Litigants in Person – Can the Court System Rise to the Challenge?


It is an inevitable effect of many of the changes currently being imposed on the Court and Tribunal system that there will continue to be a significant rise in the number of litigants in person trying to navigate their way through sometimes complicated actions without legal assistance.  The significant reduction in the availability of legal aid, increase in the County Court small claims limit and change to the rules on the recoverability of costs are all examples of measures which are forcing many litigants to go it alone.   

The challenge is whether, at a time when the austerity measures are driving “efficiencies” and reductions in staffing the Court and Tribunal Service, the system can cope with the inevitable increase in workload that this will create.

A judicial working group on litigants in person has recently reported making various recommendations to include additional training and guidance for Judges, a new Civil Procedure rule to balance access to justice with consistency, rules to encourage Judges to deal more proactively with vexatious claimants and even the suggestion that the Courts should move more from their historical adversarial approach to being more inquisitorial - which has been the case for many years across much of mainland Europe.   

These recommendations all seem sensible; however, in reality how will Courts and Tribunals ensure that litigants in person do not gain an unfair advantage over those who have instructed solicitors to act on their behalf and will resources be provided to ensure that the inevitable effect of greater involvement of litigants in person resulting in longer hearings will not impact unfavourably on Court and Tribunal waiting lists.  

 The Court rules apply to all, whether represented or not, and it is clearly unfair if litigants in person are allowed a level of flexibility in complying with Court rules and avoiding sanctions which are then applied stringently to their represented opponents!

Wednesday 10 July 2013

Employment Tribunals – New Rules of Procedure (Part II)

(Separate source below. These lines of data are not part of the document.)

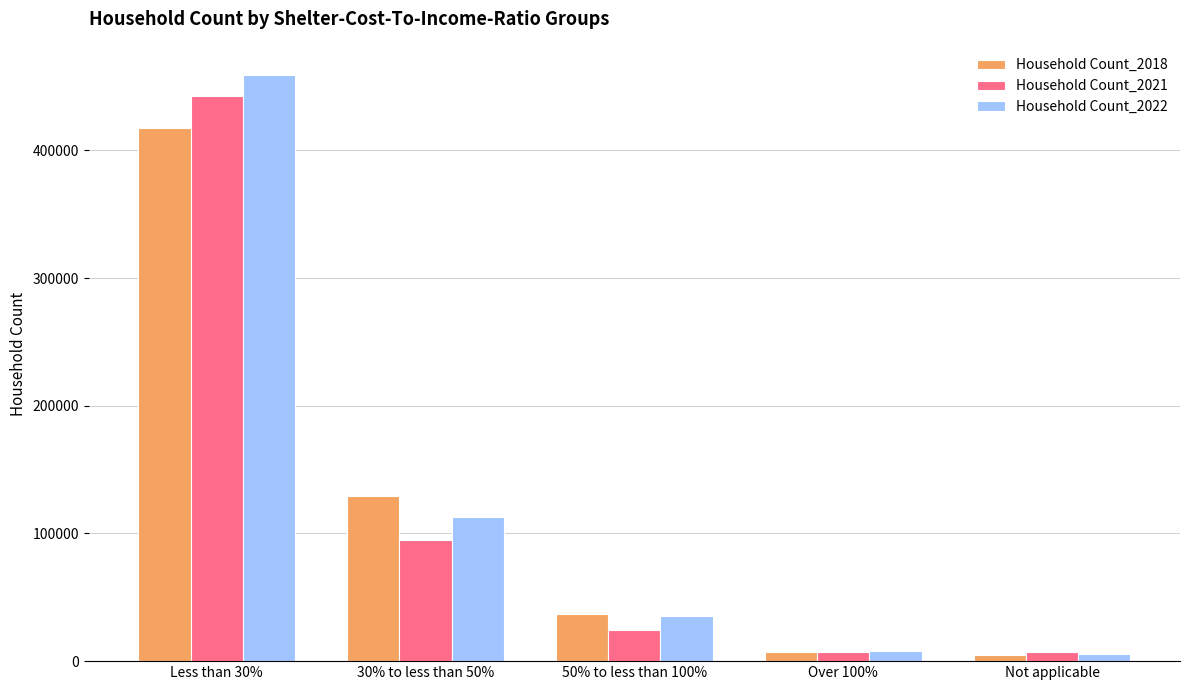

Which series has the largest range (max minus min)?

Household Count_2022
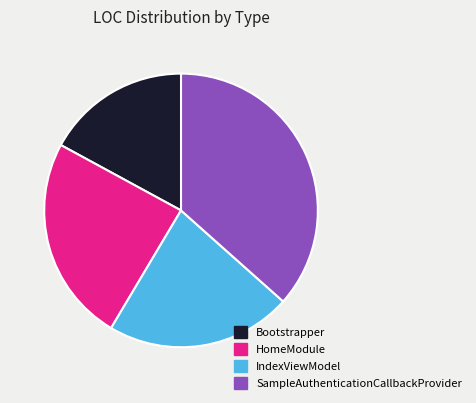

Is the sum of SampleAuthenticationCallbackProvider and IndexViewModel greater than half?

Yes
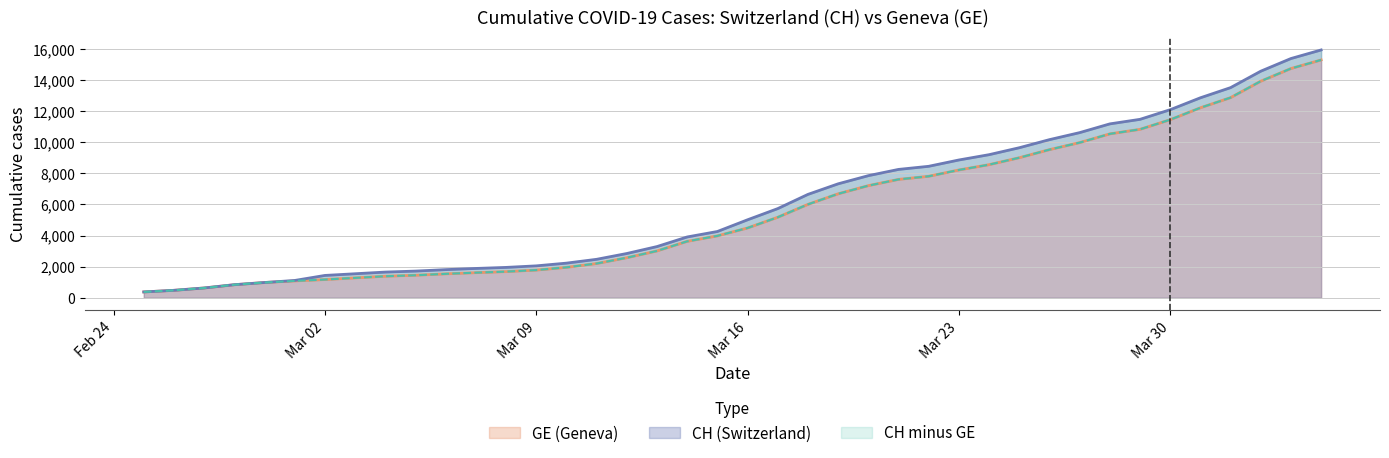

True or false: CH and GE intersect in this chart.

False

In addition to the contentious proposals to introduce fees in Employment Tribunals, the new rules of procedure make many other changes.  These include increased case management powers for Employment Judges and provisions to sift cases following the receipt of a response to encourage Employment Judges to give early consideration as to whether, on the basis of the paperwork, either the claim or response should be struck out in full or in part or, if the case should proceed, to determine appropriate case management directions.   

These proposals generally seem sensible and reflect the good practice which has already been followed in some Tribunals.  The question is whether in those Tribunals where Tribunals have not been able to process claims swiftly and effectively, they will have the resource to deliver these new procedures as, if not, it is difficult to see how the system will become more efficient and user friendly.   

For more information with regard to the changes contact our employment team on employment@tolhurstfisher.com.

Monday 8 July 2013

Employment Tribunals – New Rules of Procedure (Part I)


New Employment Tribunal rules are due to be implemented from 29th July 2013.  The most controversial change is that for the first time a fee will be payable when a claim is lodged and, assuming that the case remains contested, there will also be a hearing fee.  There are provisions for these fees to be waived if the claimant’s financial position merits it.   

There is no doubt that this will provide a significant challenge for many potential claimants, who are already coping with an unexpected loss of employment and the inevitable financial pressures this creates.  Whether the motivation for the change is to deter employees from making claims, or to subsidize the Tribunal Service in these austere times, it does raise the issue of what level of service claimants can expect from Tribunals in return for these fees.